Can you think of something from your own childhood that you brought to this project?
Laurena: I have lots of memories of exploring freely as a child, such as exploring outside, or looking through my mom’s closet and playing dress-up. So, I wanted to bring a feeling of exploration, as well as surprise. During a visit to PlayPark, my kids loved looking through the cupboards and finding the toys that were in there.

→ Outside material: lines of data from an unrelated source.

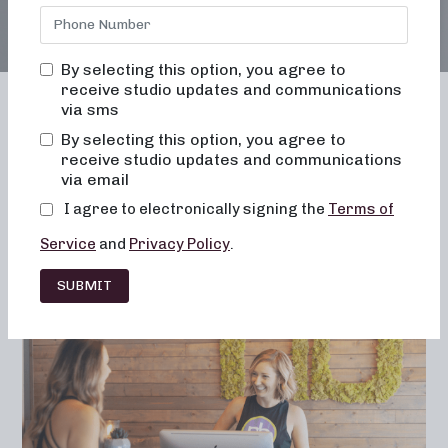
By selecting this option, you agree to
receive studio updates and communications
via sms
By selecting this option, you agree to
receive studio updates and communications
Franchising
Barre
Fitness
via email
Lifestyle
I agree to electronically signing the
Terms of
Service
and
Privacy Policy
.
SUBMIT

Every surface has storage behind it. That alone is an element of exploration. This contrasts with a lot of other pediatric spaces, where you see toys everywhere. It feels busy, and it’s almost overstimulation. Whereas at PlayPark, you have a clean, bright, airy space, and you can interact with surfaces in different ways. All the clutter is hidden. And there’s that element of surprise, as kids discover what’s behind each door.
Do you have any final pieces of advice to offer someone approaching a project like this?
Olivera: Don’t just focus on technology. When designing for kids, we often tend to look at new technologies, such as interactive screens. But with this project, the focus was on play. It turned out to be more of a whimsical place, where kids have opportunities to be themselves.
Laurena: It’s possible to create a fun space while simultaneously working within the confines of a hospital. We designed PlayPark to hospital standards, in terms of infection control. We used all the same materials that other healthcare spaces use—like rubber floors and solid surfaces—and we considered cleaning, like you would in any other area of the hospital. Everything was wipeable. You can utilize those materials in a way that creates an environment that doesn’t look institutional.